The moment the door opens, Alf wriggles expertly out of James’s hold and leaps to the floor, collar jingling.
They’re standing in the former gymnasium of an old elementary school. This is the Spiritual House, purchased by Gu Ling Zhu Chi a dozen years ago, when the city shifted its resources to larger educational facilities. Nobody knows how much she paid, or where she found the money; Leo claims the school district was glad to off-load the shabby building at a bargain price. The gym is small, with a stage at one end and doors on either side. Several men from the community and a dozen women, half of them robed in brown, chat in clusters on the wooden basketball court still marked with its colored lines and semicircles. In the center of the court is a table displaying a three-foot porcelain figure of Guan Yin.
While Leo stands grinning, adjusting the strap on his delivery bag, James searches for Dagou. The half-dozen temple dogs circle him and Alf in a delirium of barking, clicking paws, and waving tails. They’re mixed breeds, smooth-haired, ears neither floppy nor exactly pointed, and a few with the long legs, fleet feet, of racing hounds. Two are from the Humane Society. Two are rescue dogs from a meat restaurant in South Korea.
“Some spiritual house,” Leo says, offhand. “More like an asylum for women and dogs.”

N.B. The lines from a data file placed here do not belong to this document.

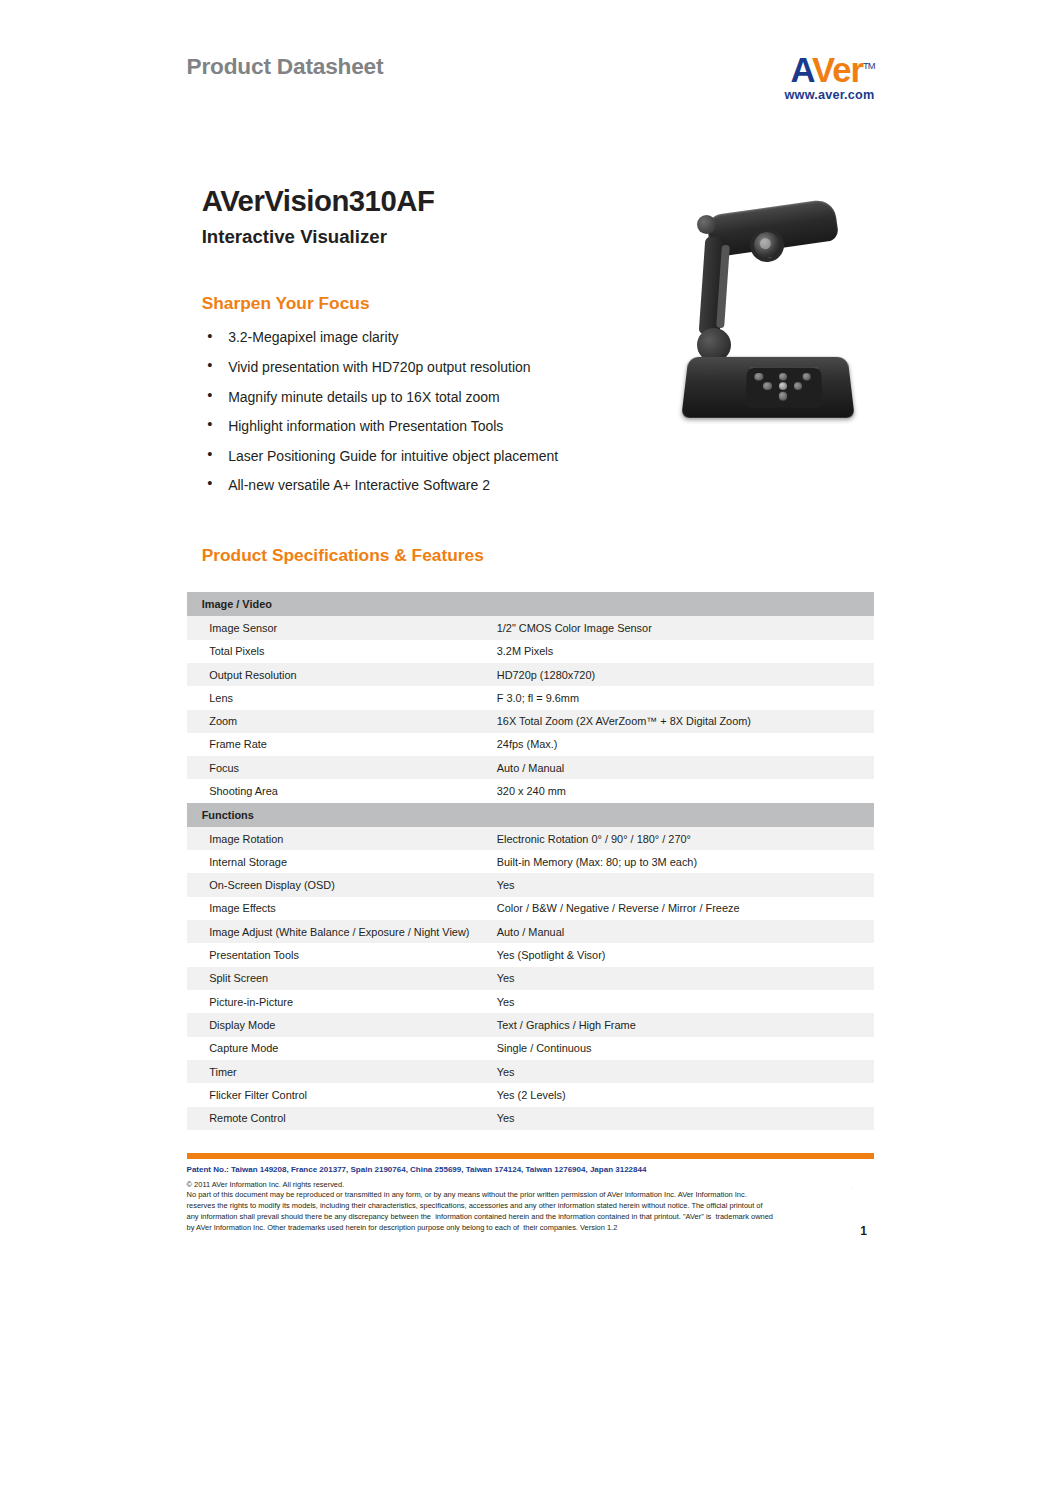Product Datasheet
AVer TM
www.aver.com
AVerVision310AF
Interactive Visualizer
Sharpen Your Focus
3.2-Megapixel image clarity
Vivid presentation with HD720p output resolution
Magnify minute details up to 16X total zoom
Highlight information with Presentation Tools
Laser Positioning Guide for intuitive object placement
All-new versatile A+ Interactive Software 2
Product Specifications & Features
| Image / Video |
| Image Sensor | 1/2" CMOS Color Image Sensor |
| Total Pixels | 3.2M Pixels |
| Output Resolution | HD720p (1280x720) |
| Lens | F 3.0; fl = 9.6mm |
| Zoom | 16X Total Zoom (2X AVerZoom™ + 8X Digital Zoom) |
| Frame Rate | 24fps (Max.) |
| Focus | Auto / Manual |
| Shooting Area | 320 x 240 mm |
| Functions |
| Image Rotation | Electronic Rotation 0° / 90° / 180° / 270° |
| Internal Storage | Built-in Memory (Max: 80; up to 3M each) |
| On-Screen Display (OSD) | Yes |
| Image Effects | Color / B&W / Negative / Reverse / Mirror / Freeze |
| Image Adjust (White Balance / Exposure / Night View) | Auto / Manual |
| Presentation Tools | Yes (Spotlight & Visor) |
| Split Screen | Yes |
| Picture-in-Picture | Yes |
| Display Mode | Text / Graphics / High Frame |
| Capture Mode | Single / Continuous |
| Timer | Yes |
| Flicker Filter Control | Yes (2 Levels) |
| Remote Control | Yes |
Patent No.: Taiwan 149208, France 201377, Spain 2190764, China 255699, Taiwan 174124, Taiwan 1276904, Japan 3122844 © 2011 AVer Information Inc. All rights reserved.
No part of this document may be reproduced or transmitted in any form, or by any means without the prior written permission of AVer Information Inc. AVer Information Inc. reserves the rights to modify its models, including their characteristics, specifications, accessories and any other information stated herein without notice. The official printout of any information shall prevail should there be any discrepancy between the information contained herein and the information contained in that printout. "AVer" is trademark owned by AVer Information Inc. Other trademarks used herein for description purpose only belong to each of their companies. Version 1.2
1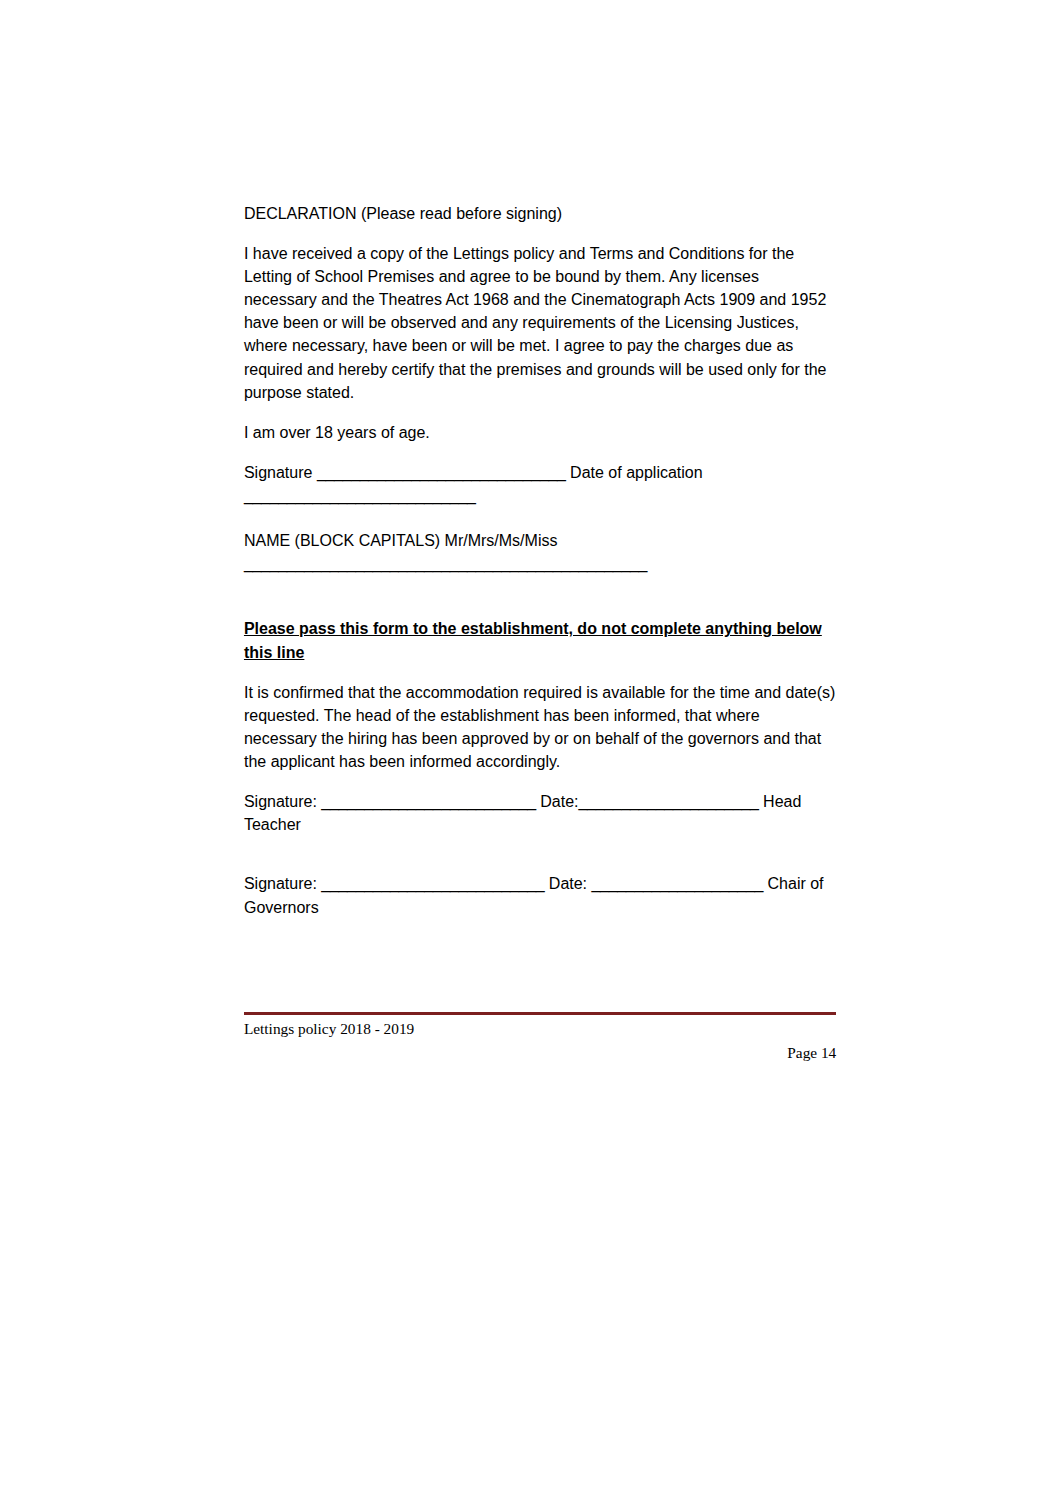DECLARATION (Please read before signing)
I have received a copy of the Lettings policy and Terms and Conditions for the Letting of School Premises and agree to be bound by them. Any licenses necessary and the Theatres Act 1968 and the Cinematograph Acts 1909 and 1952 have been or will be observed and any requirements of the Licensing Justices, where necessary, have been or will be met. I agree to pay the charges due as required and hereby certify that the premises and grounds will be used only for the purpose stated.
I am over 18 years of age.
Signature _____________________________ Date of application ___________________________
NAME (BLOCK CAPITALS) Mr/Mrs/Ms/Miss _______________________________________________
Please pass this form to the establishment, do not complete anything below this line
It is confirmed that the accommodation required is available for the time and date(s) requested. The head of the establishment has been informed, that where necessary the hiring has been approved by or on behalf of the governors and that the applicant has been informed accordingly.
Signature: _________________________ Date:_____________________ Head Teacher
Signature: __________________________ Date: ____________________ Chair of Governors
Lettings policy 2018 - 2019
Page 14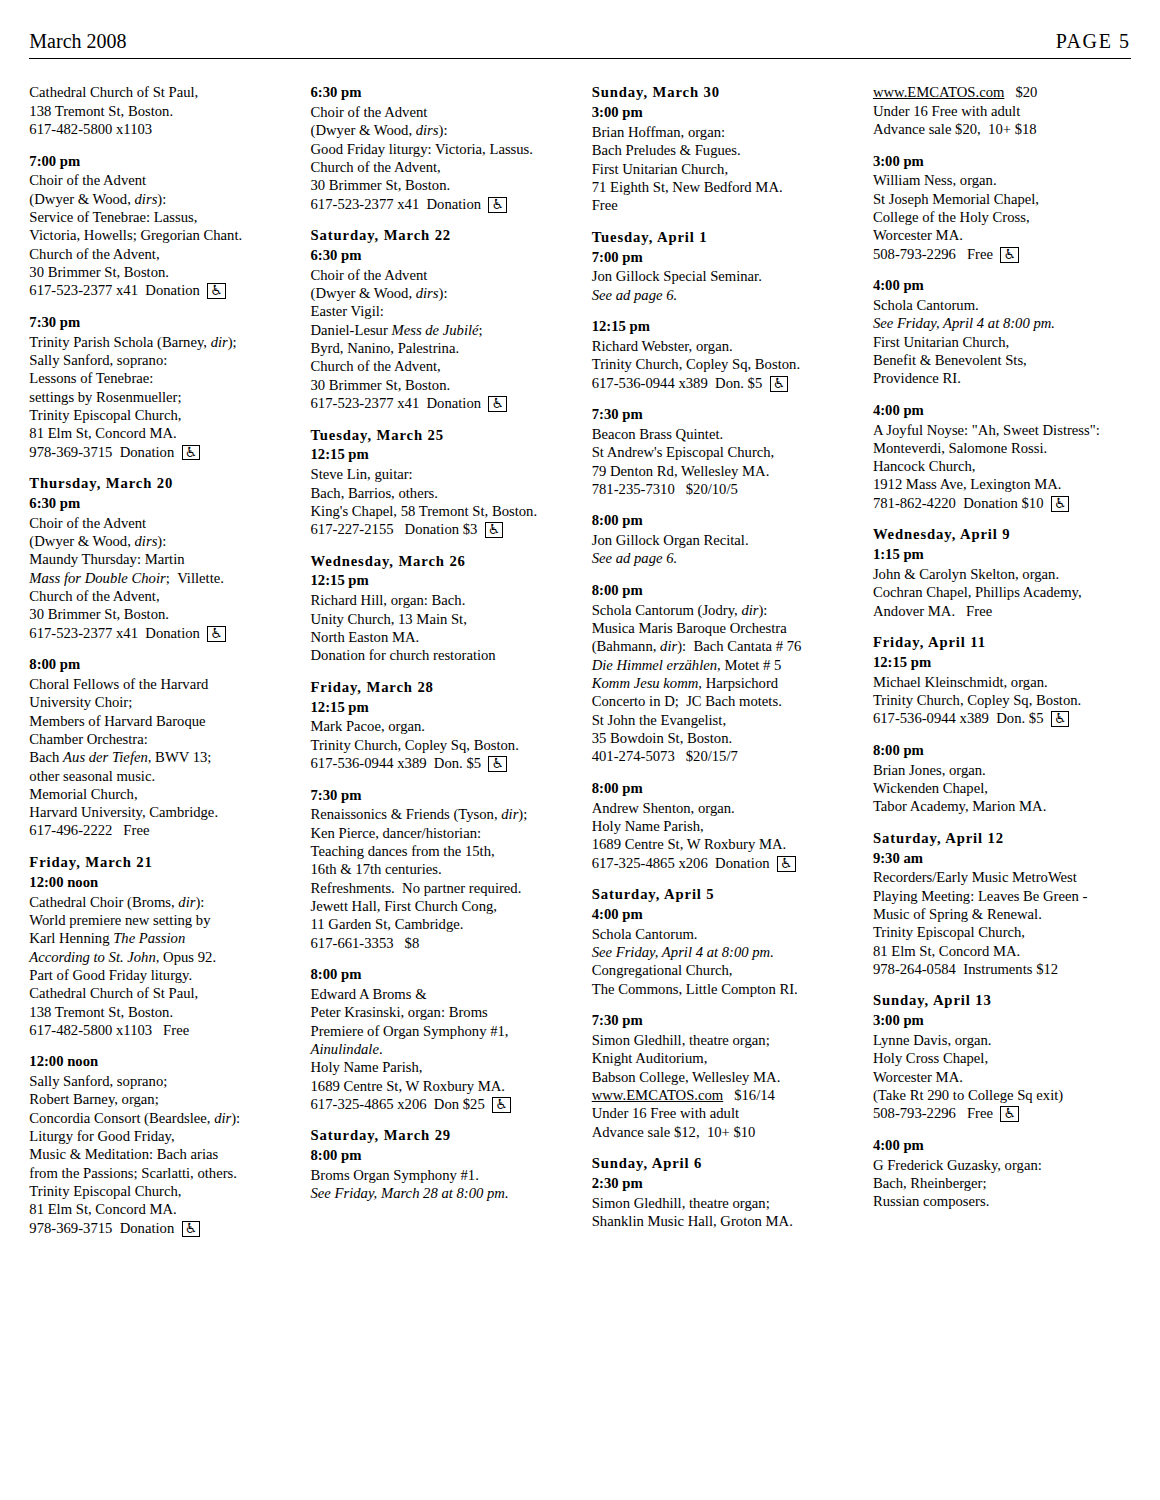March 2008
PAGE 5
Cathedral Church of St Paul,
138 Tremont St, Boston.
617-482-5800 x1103
7:00 pm
Choir of the Advent
(Dwyer & Wood, dirs):
Service of Tenebrae: Lassus,
Victoria, Howells; Gregorian Chant.
Church of the Advent,
30 Brimmer St, Boston.
617-523-2377 x41 Donation ♿
7:30 pm
Trinity Parish Schola (Barney, dir);
Sally Sanford, soprano:
Lessons of Tenebrae:
settings by Rosenmueller;
Trinity Episcopal Church,
81 Elm St, Concord MA.
978-369-3715 Donation ♿
Thursday, March 20
6:30 pm
Choir of the Advent
(Dwyer & Wood, dirs):
Maundy Thursday: Martin
Mass for Double Choir; Villette.
Church of the Advent,
30 Brimmer St, Boston.
617-523-2377 x41 Donation ♿
8:00 pm
Choral Fellows of the Harvard
University Choir;
Members of Harvard Baroque
Chamber Orchestra:
Bach Aus der Tiefen, BWV 13;
other seasonal music.
Memorial Church,
Harvard University, Cambridge.
617-496-2222 Free
Friday, March 21
12:00 noon
Cathedral Choir (Broms, dir):
World premiere new setting by
Karl Henning The Passion
According to St. John, Opus 92.
Part of Good Friday liturgy.
Cathedral Church of St Paul,
138 Tremont St, Boston.
617-482-5800 x1103 Free
12:00 noon
Sally Sanford, soprano;
Robert Barney, organ;
Concordia Consort (Beardslee, dir):
Liturgy for Good Friday,
Music & Meditation: Bach arias
from the Passions; Scarlatti, others.
Trinity Episcopal Church,
81 Elm St, Concord MA.
978-369-3715 Donation ♿
6:30 pm
Choir of the Advent
(Dwyer & Wood, dirs):
Good Friday liturgy: Victoria, Lassus.
Church of the Advent,
30 Brimmer St, Boston.
617-523-2377 x41 Donation ♿
Saturday, March 22
6:30 pm
Choir of the Advent
(Dwyer & Wood, dirs):
Easter Vigil:
Daniel-Lesur Mess de Jubilé;
Byrd, Nanino, Palestrina.
Church of the Advent,
30 Brimmer St, Boston.
617-523-2377 x41 Donation ♿
Tuesday, March 25
12:15 pm
Steve Lin, guitar:
Bach, Barrios, others.
King's Chapel, 58 Tremont St, Boston.
617-227-2155 Donation $3 ♿
Wednesday, March 26
12:15 pm
Richard Hill, organ: Bach.
Unity Church, 13 Main St,
North Easton MA.
Donation for church restoration
Friday, March 28
12:15 pm
Mark Pacoe, organ.
Trinity Church, Copley Sq, Boston.
617-536-0944 x389 Don. $5 ♿
7:30 pm
Renaissonics & Friends (Tyson, dir);
Ken Pierce, dancer/historian:
Teaching dances from the 15th,
16th & 17th centuries.
Refreshments. No partner required.
Jewett Hall, First Church Cong,
11 Garden St, Cambridge.
617-661-3353 $8
8:00 pm
Edward A Broms &
Peter Krasinski, organ: Broms
Premiere of Organ Symphony #1,
Ainulindale.
Holy Name Parish,
1689 Centre St, W Roxbury MA.
617-325-4865 x206 Don $25 ♿
Saturday, March 29
8:00 pm
Broms Organ Symphony #1.
See Friday, March 28 at 8:00 pm.
Sunday, March 30
3:00 pm
Brian Hoffman, organ:
Bach Preludes & Fugues.
First Unitarian Church,
71 Eighth St, New Bedford MA.
Free
Tuesday, April 1
7:00 pm
Jon Gillock Special Seminar.
See ad page 6.
12:15 pm
Richard Webster, organ.
Trinity Church, Copley Sq, Boston.
617-536-0944 x389 Don. $5 ♿
7:30 pm
Beacon Brass Quintet.
St Andrew's Episcopal Church,
79 Denton Rd, Wellesley MA.
781-235-7310 $20/10/5
8:00 pm
Jon Gillock Organ Recital.
See ad page 6.
8:00 pm
Schola Cantorum (Jodry, dir):
Musica Maris Baroque Orchestra
(Bahmann, dir): Bach Cantata # 76
Die Himmel erzählen, Motet # 5
Komm Jesu komm, Harpsichord
Concerto in D; JC Bach motets.
St John the Evangelist,
35 Bowdoin St, Boston.
401-274-5073 $20/15/7
8:00 pm
Andrew Shenton, organ.
Holy Name Parish,
1689 Centre St, W Roxbury MA.
617-325-4865 x206 Donation ♿
Saturday, April 5
4:00 pm
Schola Cantorum.
See Friday, April 4 at 8:00 pm.
Congregational Church,
The Commons, Little Compton RI.
7:30 pm
Simon Gledhill, theatre organ;
Knight Auditorium,
Babson College, Wellesley MA.
www.EMCATOS.com $16/14
Under 16 Free with adult
Advance sale $12, 10+ $10
Sunday, April 6
2:30 pm
Simon Gledhill, theatre organ;
Shanklin Music Hall, Groton MA.
www.EMCATOS.com $20
Under 16 Free with adult
Advance sale $20, 10+ $18
3:00 pm
William Ness, organ.
St Joseph Memorial Chapel,
College of the Holy Cross,
Worcester MA.
508-793-2296 Free ♿
4:00 pm
Schola Cantorum.
See Friday, April 4 at 8:00 pm.
First Unitarian Church,
Benefit & Benevolent Sts,
Providence RI.
4:00 pm
A Joyful Noyse: "Ah, Sweet Distress":
Monteverdi, Salomone Rossi.
Hancock Church,
1912 Mass Ave, Lexington MA.
781-862-4220 Donation $10 ♿
Wednesday, April 9
1:15 pm
John & Carolyn Skelton, organ.
Cochran Chapel, Phillips Academy,
Andover MA. Free
Friday, April 11
12:15 pm
Michael Kleinschmidt, organ.
Trinity Church, Copley Sq, Boston.
617-536-0944 x389 Don. $5 ♿
8:00 pm
Brian Jones, organ.
Wickenden Chapel,
Tabor Academy, Marion MA.
Saturday, April 12
9:30 am
Recorders/Early Music MetroWest
Playing Meeting: Leaves Be Green -
Music of Spring & Renewal.
Trinity Episcopal Church,
81 Elm St, Concord MA.
978-264-0584 Instruments $12
Sunday, April 13
3:00 pm
Lynne Davis, organ.
Holy Cross Chapel,
Worcester MA.
(Take Rt 290 to College Sq exit)
508-793-2296 Free ♿
4:00 pm
G Frederick Guzasky, organ:
Bach, Rheinberger;
Russian composers.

Alf stands his ground in the middle of the untidy pack, chest ruffled. He lets himself be sniffed. He begins to growl.
“No, Alf—”
But Alf doesn’t go into battle. He shoots back out from the pack of dogs, whining with happiness.
In the same instant, James is swept into a hug from behind. His mother’s new smell, of wool and incense, suffuses his nostrils. Her hug is so firm and loving that he almost panics, struggling to detach himself. Alf yaps frantically. James manages to get free and turns to greet her.